Clustering Techniques – When to Combine Dimensionality Reduction with Clustering in PCA and SVD

clusteringdimensionality reductionpcasvdtext mining

I am trying to perform document-level clustering. I constructed the term-document frequency matrix and I am trying to cluster these high dimensional vectors using k-means. Instead of directly clustering, what I did was to first apply LSA's (Latent Semantic Analysis) singular vector decomposition to obtain the U,S,Vt matrices, selected a suitable threshold using the scree plot and applied clustering on the reduced matrices (specifically Vt because it gives me a concept-document information) which seemed to be giving me good results.

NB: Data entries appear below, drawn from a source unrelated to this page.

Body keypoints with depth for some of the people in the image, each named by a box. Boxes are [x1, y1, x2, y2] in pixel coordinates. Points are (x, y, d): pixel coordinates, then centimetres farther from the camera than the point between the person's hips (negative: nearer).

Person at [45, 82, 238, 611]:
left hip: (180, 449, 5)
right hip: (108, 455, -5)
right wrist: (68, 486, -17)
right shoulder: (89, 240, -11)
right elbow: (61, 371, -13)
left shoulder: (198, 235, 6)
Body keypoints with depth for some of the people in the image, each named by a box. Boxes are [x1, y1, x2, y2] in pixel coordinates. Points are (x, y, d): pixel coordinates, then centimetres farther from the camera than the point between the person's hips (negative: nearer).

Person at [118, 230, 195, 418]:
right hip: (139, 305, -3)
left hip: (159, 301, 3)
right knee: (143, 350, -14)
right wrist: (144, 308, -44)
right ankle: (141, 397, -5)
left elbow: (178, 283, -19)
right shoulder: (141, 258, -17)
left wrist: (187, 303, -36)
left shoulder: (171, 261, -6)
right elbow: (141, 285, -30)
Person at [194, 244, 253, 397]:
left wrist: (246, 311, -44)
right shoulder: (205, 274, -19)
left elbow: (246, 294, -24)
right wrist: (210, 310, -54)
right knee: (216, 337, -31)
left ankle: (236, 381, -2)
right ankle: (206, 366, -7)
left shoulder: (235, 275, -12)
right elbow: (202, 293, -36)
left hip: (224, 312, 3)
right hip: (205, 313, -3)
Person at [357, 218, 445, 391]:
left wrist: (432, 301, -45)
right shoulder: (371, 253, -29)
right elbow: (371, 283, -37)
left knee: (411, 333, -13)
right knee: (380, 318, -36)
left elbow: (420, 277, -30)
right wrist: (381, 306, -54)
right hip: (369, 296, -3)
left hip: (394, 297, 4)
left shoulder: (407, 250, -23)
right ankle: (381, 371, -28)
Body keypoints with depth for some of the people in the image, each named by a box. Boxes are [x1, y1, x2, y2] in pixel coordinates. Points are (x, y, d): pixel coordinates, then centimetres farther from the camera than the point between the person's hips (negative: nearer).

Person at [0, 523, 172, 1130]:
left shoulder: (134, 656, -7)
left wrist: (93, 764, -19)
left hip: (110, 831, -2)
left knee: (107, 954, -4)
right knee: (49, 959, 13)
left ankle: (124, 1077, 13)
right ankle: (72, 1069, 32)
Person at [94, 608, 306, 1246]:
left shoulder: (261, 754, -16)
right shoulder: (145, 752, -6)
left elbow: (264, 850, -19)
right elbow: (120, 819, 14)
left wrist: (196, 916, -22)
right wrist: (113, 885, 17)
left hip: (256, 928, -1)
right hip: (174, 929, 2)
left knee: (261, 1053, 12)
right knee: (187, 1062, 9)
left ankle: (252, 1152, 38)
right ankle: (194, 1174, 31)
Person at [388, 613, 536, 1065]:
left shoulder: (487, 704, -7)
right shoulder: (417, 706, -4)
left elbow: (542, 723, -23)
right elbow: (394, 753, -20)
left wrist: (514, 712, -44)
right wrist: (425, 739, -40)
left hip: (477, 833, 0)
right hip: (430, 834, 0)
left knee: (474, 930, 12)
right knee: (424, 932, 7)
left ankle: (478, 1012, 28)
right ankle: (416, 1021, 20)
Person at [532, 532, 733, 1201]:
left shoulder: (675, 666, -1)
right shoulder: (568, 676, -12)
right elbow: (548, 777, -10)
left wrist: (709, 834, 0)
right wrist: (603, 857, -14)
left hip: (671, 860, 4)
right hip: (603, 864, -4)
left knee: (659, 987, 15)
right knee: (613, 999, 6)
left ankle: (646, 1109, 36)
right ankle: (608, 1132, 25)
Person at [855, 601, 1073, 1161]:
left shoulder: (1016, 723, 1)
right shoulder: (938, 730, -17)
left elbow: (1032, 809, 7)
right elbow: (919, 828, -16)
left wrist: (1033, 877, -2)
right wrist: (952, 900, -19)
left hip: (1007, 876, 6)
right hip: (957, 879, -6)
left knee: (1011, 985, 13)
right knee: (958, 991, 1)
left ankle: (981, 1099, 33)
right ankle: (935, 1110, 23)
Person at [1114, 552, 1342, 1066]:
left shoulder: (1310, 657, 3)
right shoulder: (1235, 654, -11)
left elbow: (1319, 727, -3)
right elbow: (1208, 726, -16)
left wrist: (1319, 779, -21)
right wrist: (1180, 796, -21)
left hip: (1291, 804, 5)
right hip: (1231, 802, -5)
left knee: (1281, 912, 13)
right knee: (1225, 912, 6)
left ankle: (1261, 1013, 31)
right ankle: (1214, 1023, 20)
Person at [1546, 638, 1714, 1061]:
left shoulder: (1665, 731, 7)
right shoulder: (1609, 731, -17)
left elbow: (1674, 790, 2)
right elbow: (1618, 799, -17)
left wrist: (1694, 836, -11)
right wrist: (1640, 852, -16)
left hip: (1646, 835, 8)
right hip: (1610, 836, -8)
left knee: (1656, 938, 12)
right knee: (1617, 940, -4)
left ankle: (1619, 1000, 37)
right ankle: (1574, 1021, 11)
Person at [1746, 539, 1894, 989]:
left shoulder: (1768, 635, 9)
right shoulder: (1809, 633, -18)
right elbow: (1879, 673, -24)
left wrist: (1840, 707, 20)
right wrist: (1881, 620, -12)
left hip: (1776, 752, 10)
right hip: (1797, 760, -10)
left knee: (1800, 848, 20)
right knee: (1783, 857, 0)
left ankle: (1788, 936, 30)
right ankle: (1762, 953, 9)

I've heard some people say SVD (singular vector decomposition) is clustering (by using cosine similarity measure etc.) and was not sure if I could apply k-means on the output of SVD. I thought it was logically correct because SVD is a dimensionality reduction technique, gives me a bunch of new vectors. k-means, on the other hand, will take the number of clusters as the input and divide these vectors into the specified number of clusters. Is this procedure flawed or are there ways in which this can be improved? Any suggestions?

Best Answer

This is by no means a complete answer, the question you should be asking is "what kind of distances are preserved when doing dimensionality reduction?". Since clustering algorithms such as K-means operate only on distances, the right distance metric to use (theoretically) is the distance metric which is preserved by the dimensionality reduction. This way, the dimensionality reduction step can be seen as a computational shortcut to cluster the data in a lower dimensional space. (also to avoid local minima, etc)

There are many subtleties here which I will not pretend to understand, (local distances vs global distances, how relative distances are distorted, etc) but I think this is the right direction to to think about these things theoretically.